■ TASK INSTRUCTIONS: Write down exactly the lines from the one below that has "Output format: photo, then" to the end of the data, both ends included; the pictures should not appear in your copy.

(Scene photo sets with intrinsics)
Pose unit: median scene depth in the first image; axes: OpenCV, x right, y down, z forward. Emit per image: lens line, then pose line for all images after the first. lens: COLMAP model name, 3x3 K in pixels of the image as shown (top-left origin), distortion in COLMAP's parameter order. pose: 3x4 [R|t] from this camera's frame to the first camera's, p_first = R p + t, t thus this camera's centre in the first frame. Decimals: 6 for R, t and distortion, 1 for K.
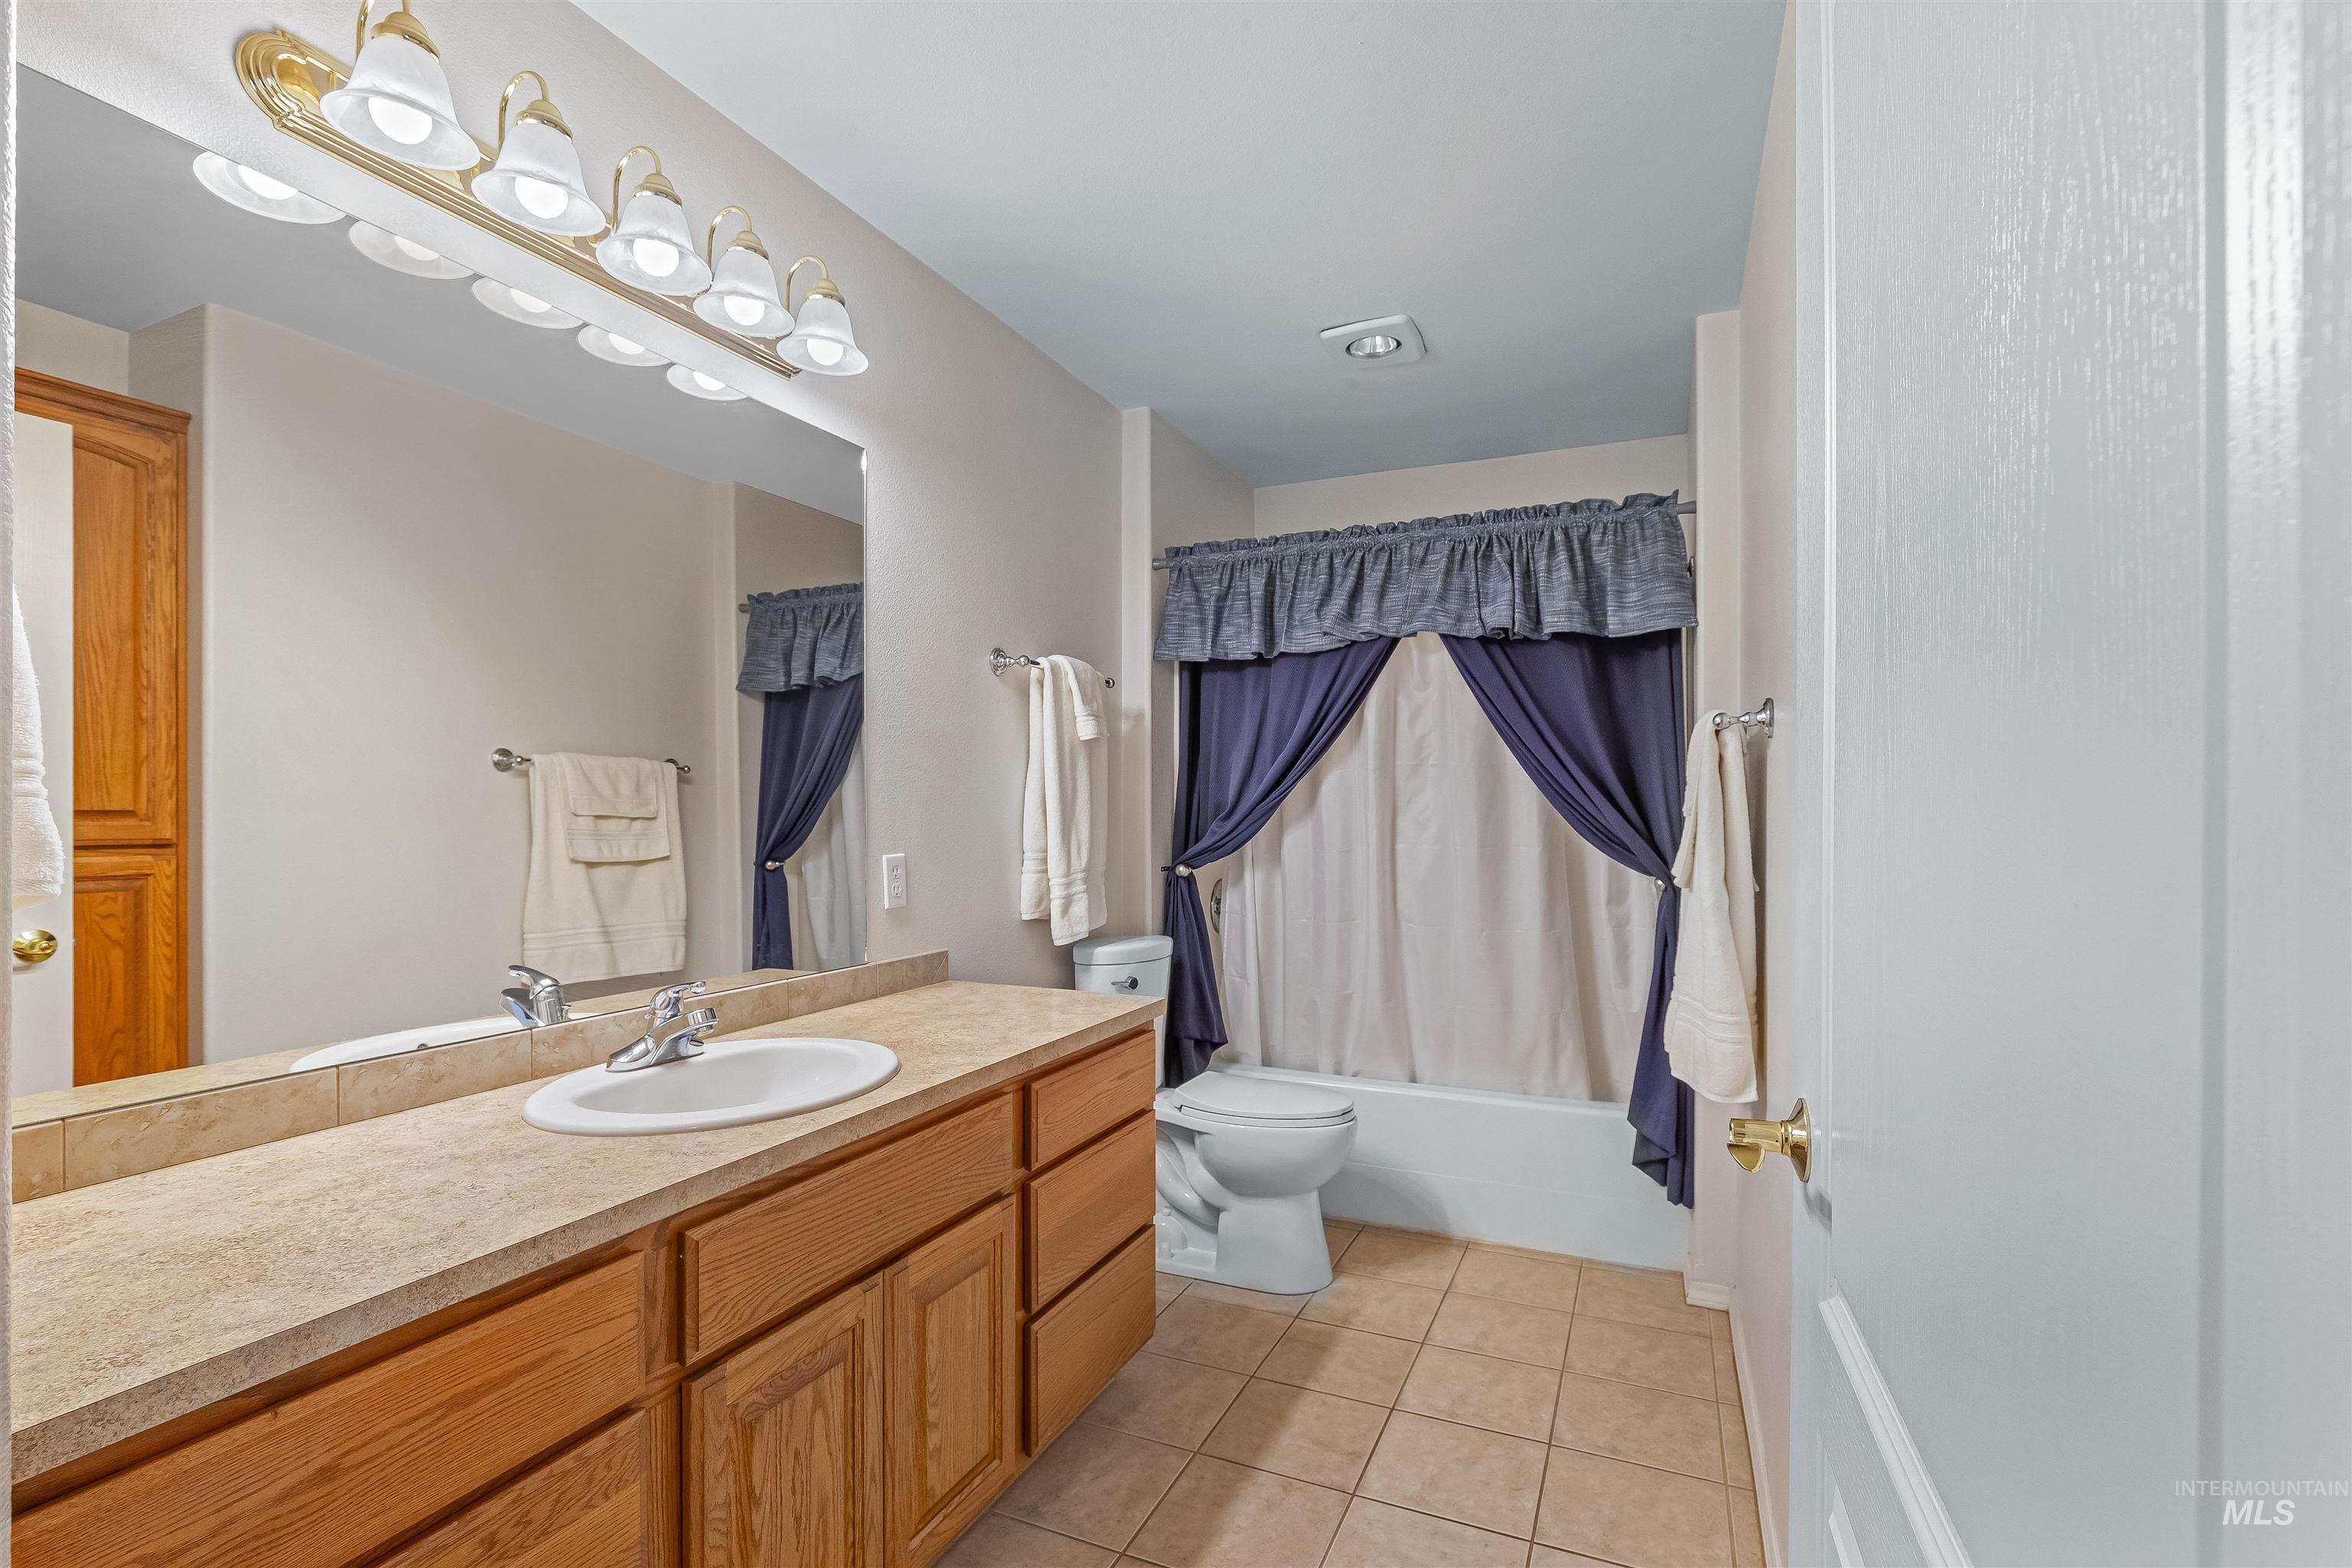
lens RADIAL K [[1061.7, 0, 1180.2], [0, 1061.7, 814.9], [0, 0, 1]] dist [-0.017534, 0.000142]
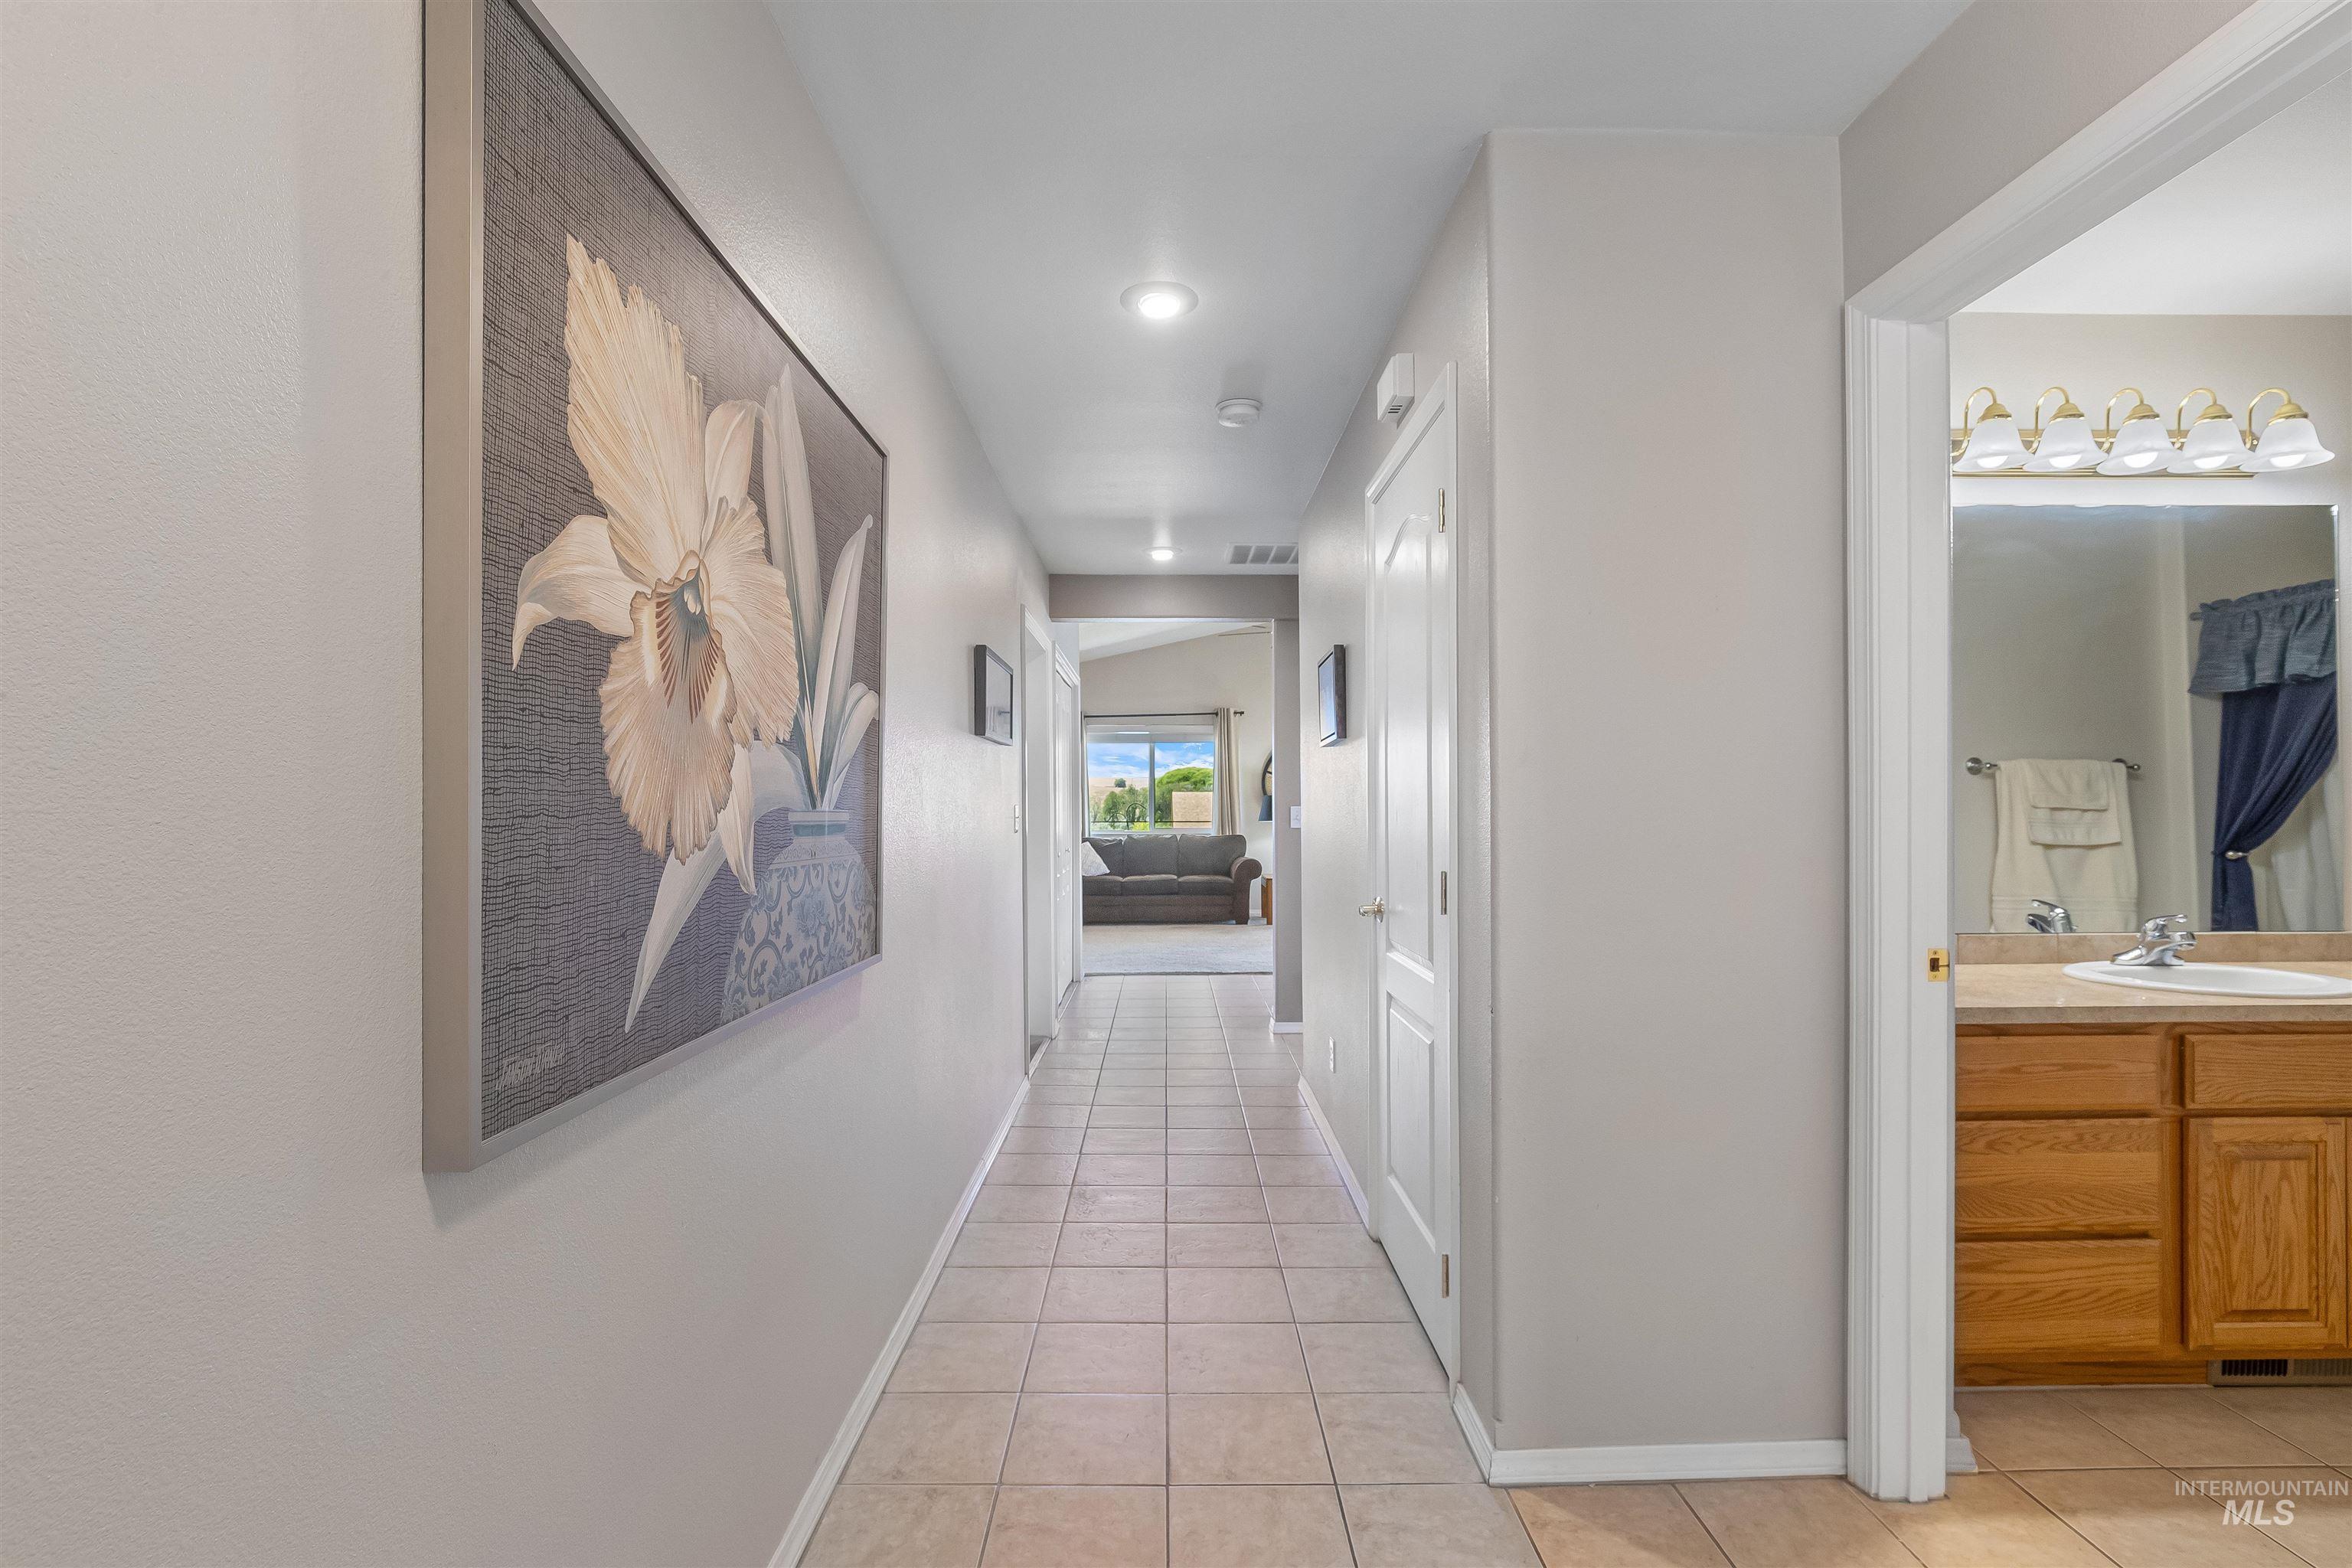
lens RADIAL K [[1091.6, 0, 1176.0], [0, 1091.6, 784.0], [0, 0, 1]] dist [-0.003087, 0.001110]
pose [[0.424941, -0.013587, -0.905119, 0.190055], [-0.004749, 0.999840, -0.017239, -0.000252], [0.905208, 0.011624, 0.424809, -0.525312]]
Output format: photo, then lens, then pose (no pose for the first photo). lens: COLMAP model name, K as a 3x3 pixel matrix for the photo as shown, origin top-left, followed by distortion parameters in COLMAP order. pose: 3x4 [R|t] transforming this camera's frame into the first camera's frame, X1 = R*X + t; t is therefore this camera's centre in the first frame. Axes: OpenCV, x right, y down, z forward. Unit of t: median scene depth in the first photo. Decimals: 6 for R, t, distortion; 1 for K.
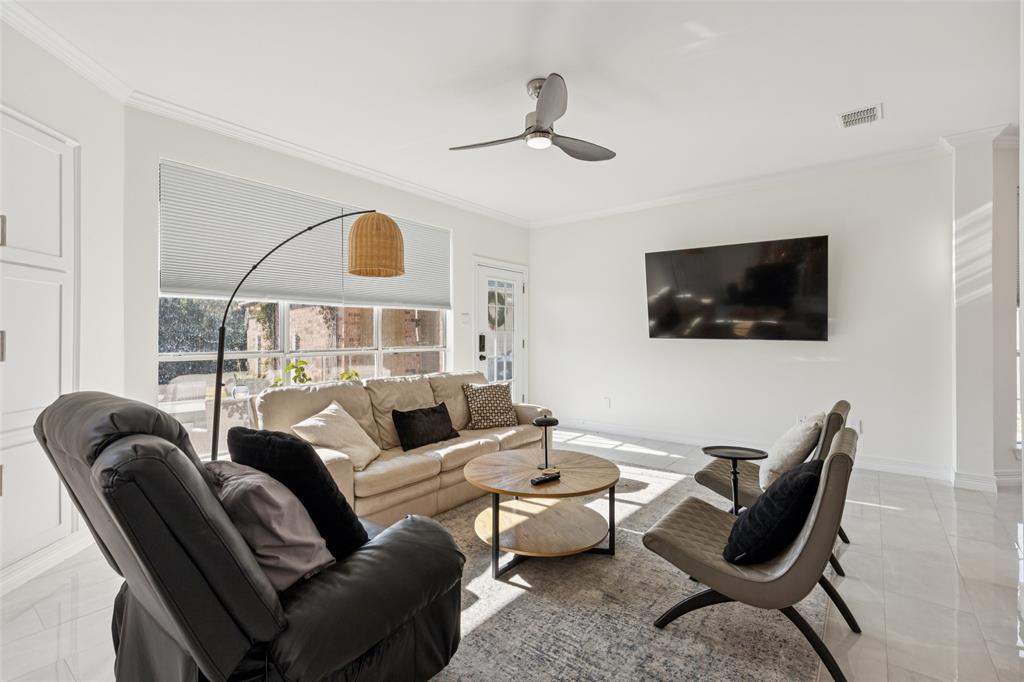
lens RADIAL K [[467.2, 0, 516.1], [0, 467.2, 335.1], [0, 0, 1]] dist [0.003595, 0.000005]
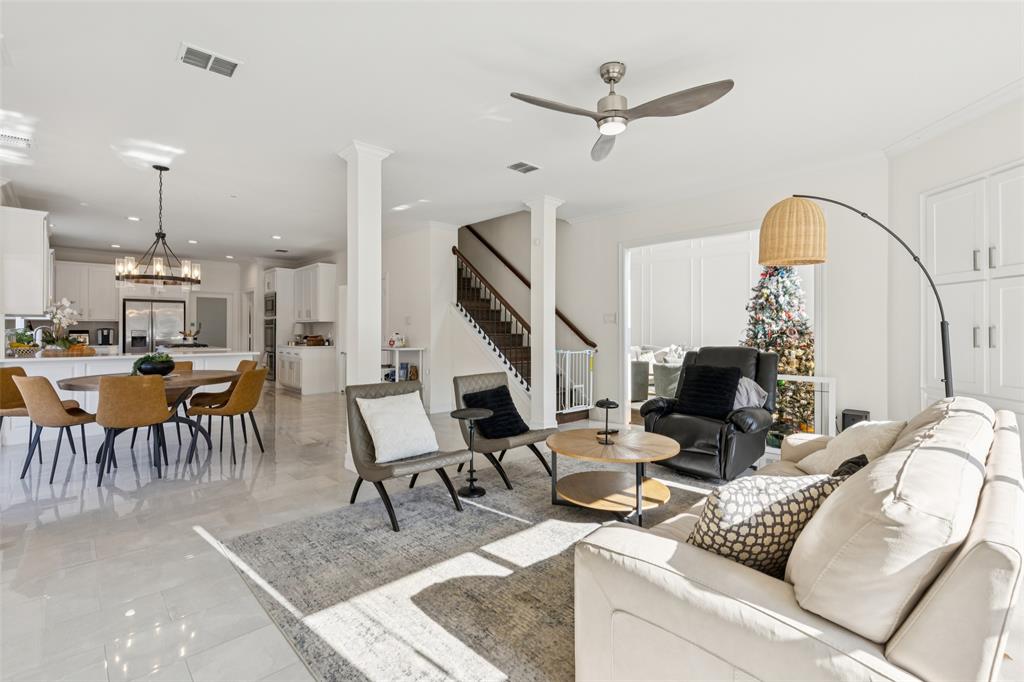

■ OUTPUT OF THE EXERCISE:
Output format: photo, then lens, then pose (no pose for the first photo). lens: COLMAP model name, K as a 3x3 pixel matrix for the photo as shown, origin top-left, followed by distortion parameters in COLMAP order. pose: 3x4 [R|t] transforming this camera's frame into the first camera's frame, X1 = R*X + t; t is therefore this camera's centre in the first frame. Axes: OpenCV, x right, y down, z forward. Unit of t: median scene depth in the first photo. Decimals: 6 for R, t, distortion; 1 for K.
lens RADIAL K [[467.2, 0, 516.1], [0, 467.2, 335.1], [0, 0, 1]] dist [0.003595, 0.000005]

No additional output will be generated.